First things first, Amazon’s not a universal search engine. It’s an algo similar to Google’s, but used for internal search within Amazon pages. What’s the fuss about then? Well, more and more people go straight to Amazon to do shopping. According to a study, 56% of consumers visit Amazon first if they have shopping in mind. 51% check with Amazon after finding something elsewhere.

These figures tell us that Amazon’s becoming Google of e-commerce. It means that if you sell something and you’re not on Amazon, you are missing out on all those 56% of potential customers.

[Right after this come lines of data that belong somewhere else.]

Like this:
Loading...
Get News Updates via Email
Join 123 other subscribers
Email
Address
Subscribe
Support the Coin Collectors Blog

Thus, if you’re a seller of books, music, electronics, etc., include optimization for Amazon into your SEO strategy.

Action plan:

1. Run keyword research. To be more industry-wise, use Amazon itself. Rank Tracker, for example, has Amazon Autocomplete keyword research tool:

  1. Make item’s title&description efficient and user-friendly (+ smart use of keywords);
  2. Provide high-quality images;
  3. Cater to “backend keywords” (or meta tags, if in Google’s terms). They tell Amazon algo that a specific item targets a specific keyword on the site;
  4. Track customers’ reviews and address complaints.

Looking at the year ahead…

Few trends, but big changes. While all things mobile are going far, we still have to keep an eye on Amazon and GDPR’s consequences. This list’s still a prediction, we’ll surely have zillions of things to discuss in 2019. What are your thoughts on an SEO landscape for the next year?